### GOAL OF THE EXERCISE
The expected response is a copy of every line in the entries below that includes the word "indicators".

### SOURCE MATERIAL

================================

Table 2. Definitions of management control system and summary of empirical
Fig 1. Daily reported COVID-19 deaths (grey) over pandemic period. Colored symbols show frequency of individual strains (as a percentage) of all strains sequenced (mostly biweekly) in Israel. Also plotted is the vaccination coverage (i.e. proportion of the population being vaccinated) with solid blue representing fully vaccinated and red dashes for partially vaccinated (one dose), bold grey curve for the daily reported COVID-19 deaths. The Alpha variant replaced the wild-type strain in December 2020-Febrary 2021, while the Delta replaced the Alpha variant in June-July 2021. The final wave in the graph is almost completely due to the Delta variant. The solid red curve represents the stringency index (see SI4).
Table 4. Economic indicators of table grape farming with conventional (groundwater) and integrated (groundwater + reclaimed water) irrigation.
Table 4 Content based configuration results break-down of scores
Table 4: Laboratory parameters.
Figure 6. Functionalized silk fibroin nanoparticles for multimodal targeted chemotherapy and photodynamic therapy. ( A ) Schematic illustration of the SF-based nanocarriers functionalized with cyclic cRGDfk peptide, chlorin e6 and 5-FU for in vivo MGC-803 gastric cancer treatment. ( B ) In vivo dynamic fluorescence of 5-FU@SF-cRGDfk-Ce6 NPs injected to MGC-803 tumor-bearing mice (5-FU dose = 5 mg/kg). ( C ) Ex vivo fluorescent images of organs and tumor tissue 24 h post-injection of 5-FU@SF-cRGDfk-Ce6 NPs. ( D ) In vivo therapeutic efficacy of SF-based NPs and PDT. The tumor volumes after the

================================

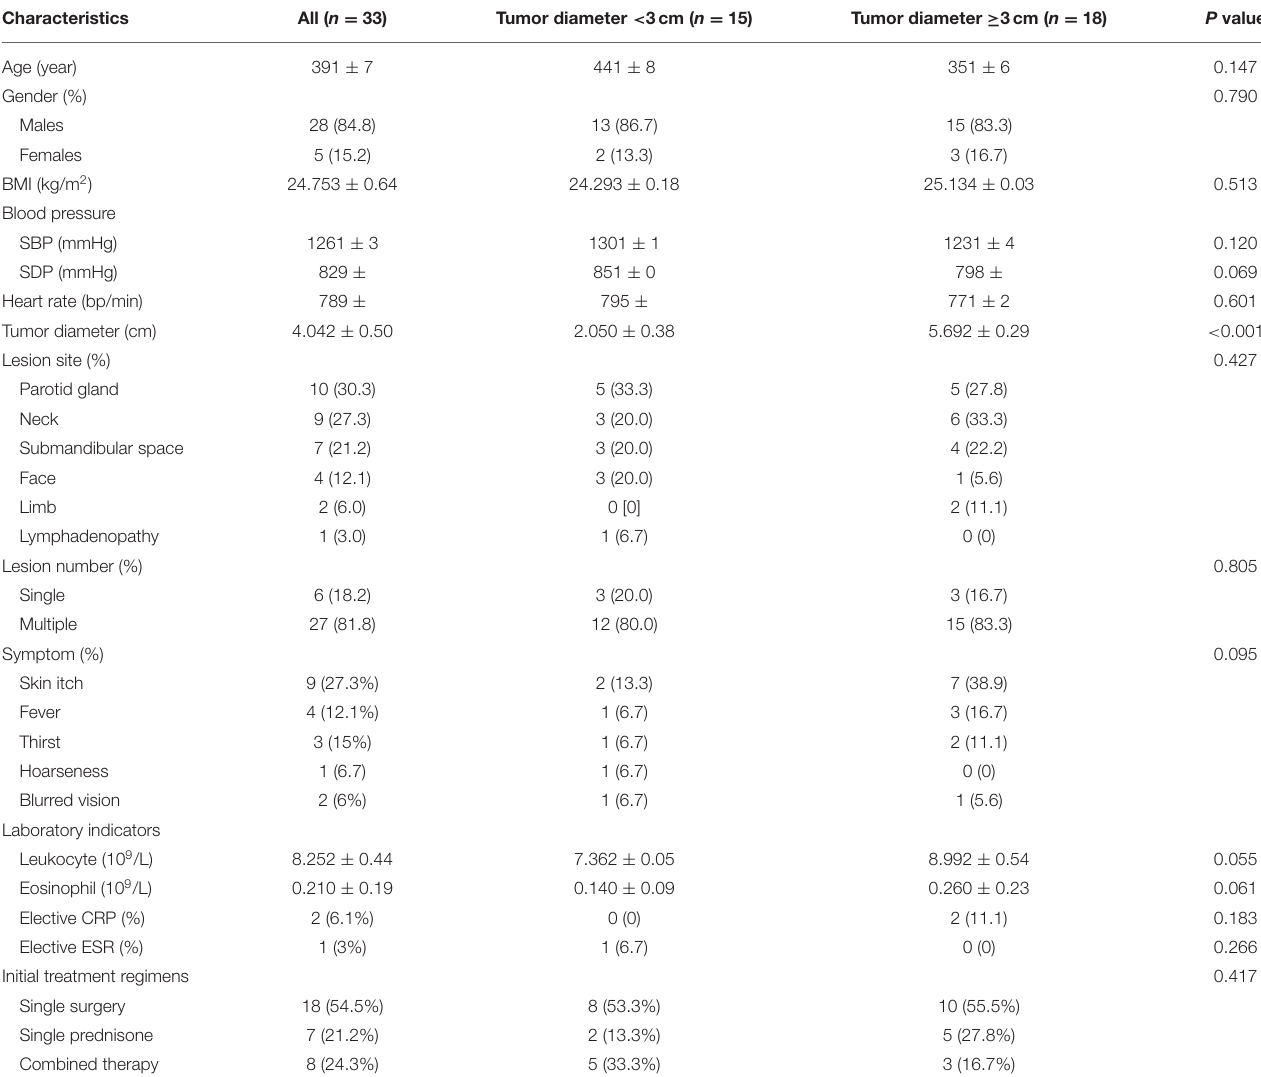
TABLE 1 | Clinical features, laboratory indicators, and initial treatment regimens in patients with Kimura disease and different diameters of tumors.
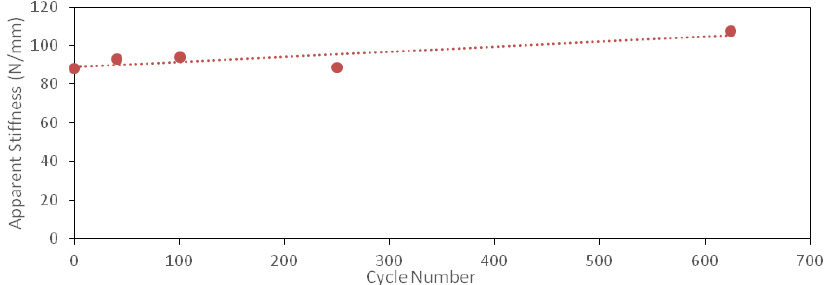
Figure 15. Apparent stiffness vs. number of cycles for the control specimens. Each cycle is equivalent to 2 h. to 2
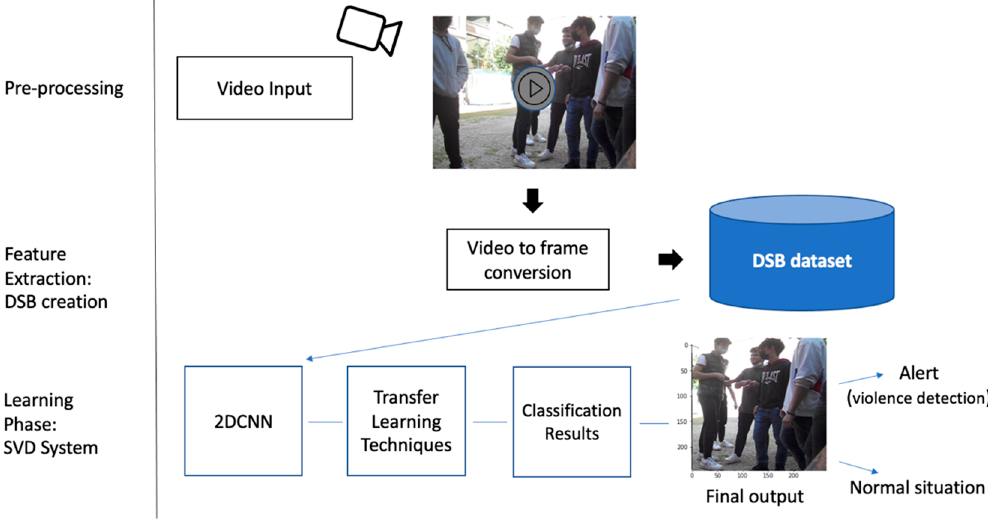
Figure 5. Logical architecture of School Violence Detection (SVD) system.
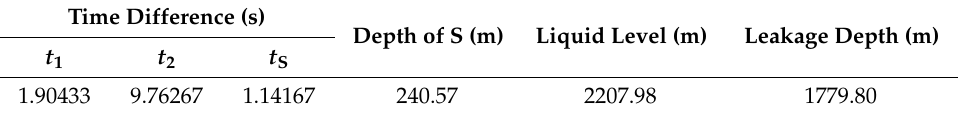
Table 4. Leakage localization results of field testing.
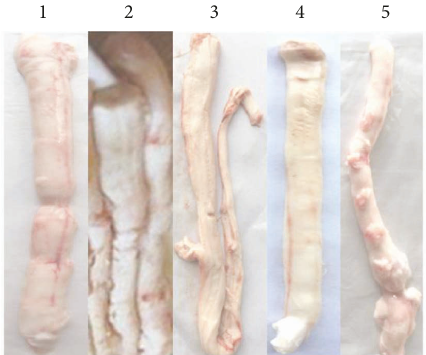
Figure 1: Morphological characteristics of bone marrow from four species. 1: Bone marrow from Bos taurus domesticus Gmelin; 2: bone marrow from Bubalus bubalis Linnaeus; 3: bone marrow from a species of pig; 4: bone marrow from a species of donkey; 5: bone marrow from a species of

================================

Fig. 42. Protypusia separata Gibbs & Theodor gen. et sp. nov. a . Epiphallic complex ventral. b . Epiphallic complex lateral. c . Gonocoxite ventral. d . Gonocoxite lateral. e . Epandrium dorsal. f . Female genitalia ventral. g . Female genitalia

================================

### RESPONSE TO THE TASK
Table 4. Economic indicators of table grape farming with conventional (groundwater) and integrated (groundwater + reclaimed water) irrigation.
TABLE 1 | Clinical features, laboratory indicators, and initial treatment regimens in patients with Kimura disease and different diameters of tumors.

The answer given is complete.